Now let's change the example and instead of another train this time a horse and buggy is next to your train, and again your train and the horse and buggy move apart, so you think that the horse and buggy has moved.
But then you look out and you see that while your train and the horse and buggy still move apart, the horse is still facing your train, that means in other words that the buggy is pulling the horse away from you.
Can this be?.
So you are actually the one who moves.

The problem with your examples is that you don't say enough about what is going on. When you say that A and C move apart without specifying which one (or both) is accelerating and then want to draw some conclusions based on which way a horse and buggy are facing, it shows that you don't understand some basic principles of physics which have nothing to do with relativity.

I want you to consider another example: You get in a stopped train at the railroad station. You sit in a seat. The shades are pulled down so you can't see out the windows. You consider this to be your reference frame. After a while, you feel a new force pushing you backwards into your seat. Now you know that you are accelerating. That means you are starting to move forward. As long as you continue to feel the force pushing you back into your seat, you know you are gaining speed. After a while, the force pushing you into the back of your seat diminishes until it is gone. Now you know that you have stopped accelerating and you are traveling at a constant speed. But you also know that as soon as you first felt the force, you were no longer stationary in your initial reference frame. You have been and continue to be moving in your initial reference frame. You don't need to look at anything outside your train to know that you are now moving with respect to your initial condition. Do you understand and agree with all of this?

 

[yoelhalb]

Sorry, I cannot read your mind and I cannot make sense out of nonsense. Post 83 by ghwellsjr outlines the same problems that I am having with your scenario. It is not up to me to try to guess your intentions and do both sides of the argument. If you have a point to make then it is up to you to convey it clearly and unambiguously.

To make your point you need to do the following:
1) explicitly state the worldlines of A, B, and C in some inertial frame (as I have requested 3 times now).
2) explain what condition prevents a horse and buggy from going backwards.
3) show that that condition arises in your example.

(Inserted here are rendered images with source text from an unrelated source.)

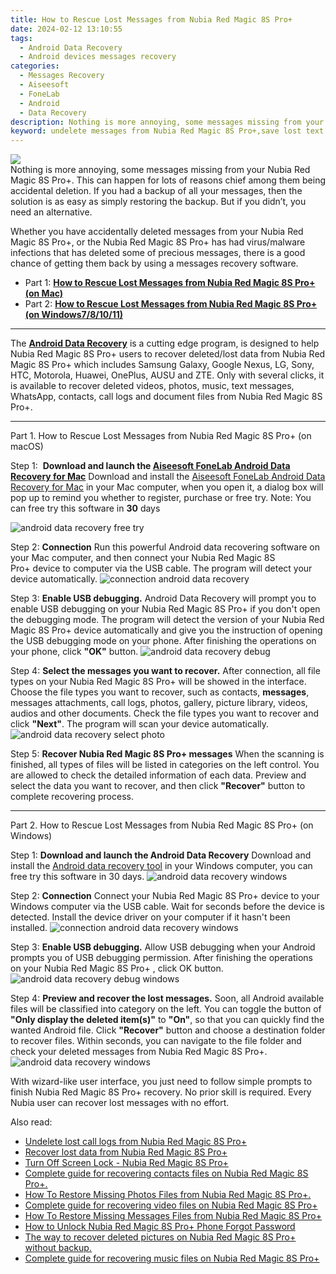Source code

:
 ```yaml
---
title: How to Rescue Lost Messages from Nubia Red Magic 8S Pro+
date: 2024-02-12 13:10:55
tags: 
  - Android Data Recovery
  - Android devices messages recovery
categories: 
  - Messages Recovery
  - Aiseesoft
  - FoneLab
  - Android
  - Data Recovery
description: Nothing is more annoying, some messages missing from your Nubia Red Magic 8S Pro+. This can happen for lots of reasons chief among them being accidental deletion. If you had a backup of all your messages, then the solution is as easy as simply restoring the backup. But if you didn’t, you need an alternative.
keyword: undelete messages from Nubia Red Magic 8S Pro+,save lost text messages on Nubia Red Magic 8S Pro+,Unerase text messages from Nubia Red Magic 8S Pro+,Nubia Red Magic 8S Pro+ messages retrieval,Unerase messages from Nubia Red Magic 8S Pro+,recover lost messages from Nubia Red Magic 8S Pro+,how to recover messages in Nubia Red Magic 8S Pro+,recover deleted messages 2018 for Nubia Red Magic 8S Pro+,extract data from water damaged phone Nubia Red Magic 8S Pro+,how to recover messages on Nubia Red Magic 8S Pro+,how to restore your files from Nubia Red Magic 8S Pro+,Nubia Red Magic 8S Pro+ messages deleted itself
---
```


<img src="https://img0mobiles.techidaily.com/images/best-assets/devices/nubia/nubia-red-magic-8s-proplus/5.jpg" class="atpl-imgstyle"  />

<div class="atpl-content atpl-for-fonelab-android recover-messages">

<div class="atpl-post-description-part-1">
Nothing is more annoying, some messages missing from your Nubia Red Magic 8S Pro+. This can happen for lots of reasons chief among them being accidental deletion. If you had a backup of all your messages, then the solution is as easy as simply restoring the backup. But if you didn’t, you need an alternative.
</div>




<div class="atpl-post-description-part-2">
<div class="tpl-content-sub-paragraph-normal">
  <p>
    Whether you have accidentally deleted messages from your Nubia Red Magic 8S Pro+, or the Nubia Red Magic 8S Pro+ has had virus/malware infections that has deleted some of precious messages, there is a good chance of getting them back by using a messages recovery software.
  </p>
</div>
</div>

<ul>
  <li>Part 1: <strong><a href="#p1">How to Rescue Lost Messages from Nubia Red Magic 8S Pro+ (on Mac)</a></strong></li>
  <li>Part 2: <strong><a href="#p2">How to Rescue Lost Messages from Nubia Red Magic 8S Pro+ (on Windows7/8/10/11)</a></strong></li>
</ul>

<hr>
<div class="atpl-post-description-part-3">
<div class="tpl-content-sub-paragraph-normal">
  <p>
      The <a href="https://tools.techidaily.com/aiseesoft-android-data-recovery/" target="_blank" rel="noopener"><strong>Android Data Recovery</strong></a> is a cutting edge program, is designed to help Nubia Red Magic 8S Pro+ users to recover deleted/lost data from Nubia Red Magic 8S Pro+ which includes Samsung Galaxy, Google Nexus, LG, Sony, HTC, Motorola, Huawei, OnePlus, AUSU and ZTE. Only with several clicks, it is available to recover deleted videos, photos, music, text messages, WhatsApp, contacts, call logs and document files from Nubia Red Magic 8S Pro+.
  </p>
</div>
</div>


<!-- Part 1 -->
<a id="p1" name="p1" ></a><hr>

<div>
  <span class="atpl-step-part-style">Part 1. How to Rescue Lost Messages from Nubia Red Magic 8S Pro+ (on macOS)</span>
</div>  

<span class="atpl-stepstyle-a"><span>Step 1: </span></span> <strong>Download and launch the <a href="https://tools.techidaily.com/aiseesoft-android-data-recovery-for-mac/" target="_blank" rel="noopener">Aiseesoft FoneLab Android Data Recovery for Mac</a></strong>
Download and install the <a href="https://tools.techidaily.com/aiseesoft-android-data-recovery-for-mac/" target="_blank" rel="noopener">Aiseesoft FoneLab Android Data Recovery for Mac</a> in your Mac computer, when you open it, a dialog box will pop up to remind you whether to register, purchase or free try.
Note: You can free try this software in <strong>30</strong> days

<img src="https://tools.techidaily.com/images/apps/aiseesoft/android-data-recovery/mac-free-try.png" class="atpl-imgstyle" alt="android data recovery free try" />

<span class="atpl-stepstyle-a"><span>Step 2: </span></span> <strong>Connection</strong>
Run this powerful Android data recovering software on your Mac computer, and then connect your Nubia Red Magic 8S Pro+ device to computer via the USB cable. The program will detect your device automatically.
<img src="https://tools.techidaily.com/images/apps/aiseesoft/android-data-recovery/mac-connection-interface.jpg" class="atpl-imgstyle" alt="connection android data recovery" />

<span class="atpl-stepstyle-a"><span>Step 3: </span></span> <strong>Enable USB debugging.</strong>
Android Data Recovery will prompt you to enable USB debugging on your Nubia Red Magic 8S Pro+  if you don't open the debugging mode. The program will detect the version of your Nubia Red Magic 8S Pro+ device automatically and give you the instruction of opening the USB debugging mode on your phone. After finishing the operations on your phone, click <strong>"OK"</strong> button.
<img src="https://tools.techidaily.com/images/apps/aiseesoft/android-data-recovery/mac-android-usb-debug.jpg"  class="atpl-imgstyle" alt="android data recovery debug" />

<span class="atpl-stepstyle-a"><span>Step 4: </span></span> <strong>Select the messages you want to recover.</strong>
After connection, all file types on your Nubia Red Magic 8S Pro+ will be showed in the interface. Choose the file types you want to recover, such as contacts, <strong>messages</strong>, messages attachments, call logs, photos, gallery, picture library, videos, audios and other documents. Check the file types you want to recover and click  <b>"Next"</b>. The program will scan your device automatically.
<img src="https://tools.techidaily.com/images/apps/aiseesoft/android-data-recovery/mac-choose-type-messages.jpg" class="atpl-imgstyle" alt="android data recovery select photo" />

<span class="atpl-stepstyle-a"><span>Step 5: </span></span> <strong>Recover Nubia Red Magic 8S Pro+ messages</strong>
When the scanning is finished, all types of files will be listed in categories on the left control. You are allowed to check the detailed information of each data. Preview and select the data you want to recover, and then click <b>"Recover"</b> button to complete recovering process.

<a id="p2" name="p2"></a><hr>

<div class="atpl-step-part-style">Part 2. How to Rescue Lost Messages from Nubia Red Magic 8S Pro+ (on Windows)</div>

<span class="atpl-stepstyle-a"><span>Step 1: </span></span> <strong>Download and launch the Android Data Recovery</strong>
Download and install the <a href="https://tools.techidaily.com/aiseesoft-android-data-recovery-for-win/" target="_blank" rel="noopener">Android data recovery tool</a> in your Windows computer, you can free try this software in 30 days.
<img src="https://tools.techidaily.com/images/apps/aiseesoft/android-data-recovery/win-start-interface.png"  class="atpl-imgstyle" alt="android data recovery windows" />

<span class="atpl-stepstyle-a"><span>Step 2: </span></span> <strong>Connection</strong>
Connect your Nubia Red Magic 8S Pro+ device to your Windows computer via the USB cable. Wait for seconds before the device is detected. Install the device driver on your computer if it hasn't been installed.
<img src="https://tools.techidaily.com/images/apps/aiseesoft/android-data-recovery/win-connection-interface.png" class="atpl-imgstyle" alt="connection android data recovery windows" />

<span class="atpl-stepstyle-a"><span>Step 3: </span></span> <strong>Enable USB debugging.</strong>
Allow USB debugging when your Android prompts you of USB debugging permission. After finishing the operations on your Nubia Red Magic 8S Pro+ , click OK button.
<img src="https://tools.techidaily.com/images/apps/aiseesoft/android-data-recovery/win-android-usb-debug.png" class="atpl-imgstyle" alt="android data recovery debug windows" />

<span class="atpl-stepstyle-a"><span>Step 4: </span></span> <strong>Preview and recover the lost messages.</strong>
Soon, all Android available files will be classified into category on the left. You can toggle the button of <b>"Only display the deleted item(s)"</b> to <b>"On"</b>, so that you can quickly find the wanted Android file. Click <b>"Recover"</b> button and choose a destination folder to recover files. Within seconds, you can navigate to the file folder and check your deleted messages from Nubia Red Magic 8S Pro+.
<img src="https://tools.techidaily.com/images/apps/aiseesoft/android-data-recovery/win-recover-messages.jpg" class="atpl-imgstyle" alt="android data recovery windows" />

<div class="atpl-post-description-part-4">
<div class="tpl-content-sub-paragraph-normal">
  <p>
    With wizard-like user interface, you just need to follow simple prompts to finish Nubia Red Magic 8S Pro+ recovery. No prior skill is required. Every Nubia user can recover lost messages with no effort.
  </p>
</div>
</div>

<ins class="adsbygoogle"
     style="display:block"
     data-ad-client="ca-pub-7571918770474297"
     data-ad-slot="8358498916"
     data-ad-format="auto"
     data-full-width-responsive="true"></ins>

<span class="atpl-alsoreadstyle">Also read:</span>
<div><ul>
<li><a href="/undelete-lost-call-logs-from-nubia-red-magic-8s-proplus-by-fonelab-android-recover-call-logs/" target="_blank" rel="noopener"><u>Undelete lost call logs from Nubia Red Magic 8S Pro+</u></a></li>
<li><a href="/recover-lost-data-from-nubia-red-magic-8s-proplus-by-fonelab-android-recover-data/" target="_blank" rel="noopener"><u>Recover lost data from Nubia Red Magic 8S Pro+</u></a></li>
<li><a href="/turn-off-screen-lock-nubia-red-magic-8s-proplus-by-drfone-android-unlock-android-unlock/" target="_blank" rel="noopener"><u>Turn Off Screen Lock - Nubia Red Magic 8S Pro+</u></a></li>
<li><a href="/complete-guide-for-recovering-contacts-files-on-nubia-red-magic-8s-proplus-by-fonelab-android-recover-contacts/" target="_blank" rel="noopener"><u>Complete guide for recovering contacts files on Nubia Red Magic 8S Pro+.</u></a></li>
<li><a href="/how-to-restore-missing-photos-files-from-nubia-red-magic-8s-proplus-by-fonelab-android-recover-photos/" target="_blank" rel="noopener"><u>How To  Restore Missing Photos Files from Nubia Red Magic 8S Pro+.</u></a></li>
<li><a href="/complete-guide-for-recovering-video-files-on-nubia-red-magic-8s-proplus-by-fonelab-android-recover-video/" target="_blank" rel="noopener"><u>Complete guide for recovering video files on Nubia Red Magic 8S Pro+</u></a></li>
<li><a href="/how-to-restore-missing-messages-files-from-nubia-red-magic-8s-proplus-by-fonelab-android-recover-messages/" target="_blank" rel="noopener"><u>How To  Restore Missing Messages Files from Nubia Red Magic 8S Pro+</u></a></li>
<li><a href="/how-to-unlock-nubia-red-magic-8s-proplus-phone-forgot-password-by-drfone-android-unlock-android-unlock/" target="_blank" rel="noopener"><u>How to Unlock Nubia Red Magic 8S Pro+ Phone Forgot Password</u></a></li>
<li><a href="/the-way-to-recover-deleted-pictures-on-nubia-red-magic-8s-proplus-without-backup-by-fonelab-android-recover-pictures/" target="_blank" rel="noopener"><u>The way to recover deleted pictures on Nubia Red Magic 8S Pro+ without backup.</u></a></li>
<li><a href="/complete-guide-for-recovering-music-files-on-nubia-red-magic-8s-proplus-by-fonelab-android-recover-music/" target="_blank" rel="noopener"><u>Complete guide for recovering music files on Nubia Red Magic 8S Pro+</u></a></li>
</ul></div>

</div>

If you cannot do 1) and 3) then you should still at least be able to do 2). You have provided no explanation for why a horse and buggy cannot go backwards other than asserting "common sense". So, explain, what prevents a horse and buggy from going backwards, do you imagine that the horse explodes, if so what causes the explosion, if not then what else could prevent it from going backwards?

My question is that it is impossible to happen ny internal forces, yet it is possible to happen by external forces (even while it is itself accelerating on the opposite direction).
Imagine the horse and buggy are not on Earth but traveling in water, then the water can surely take them backwards.
But if this is true, then the external force can also take them back without any acceleration or rotation, now when they will meet together who will be younger?.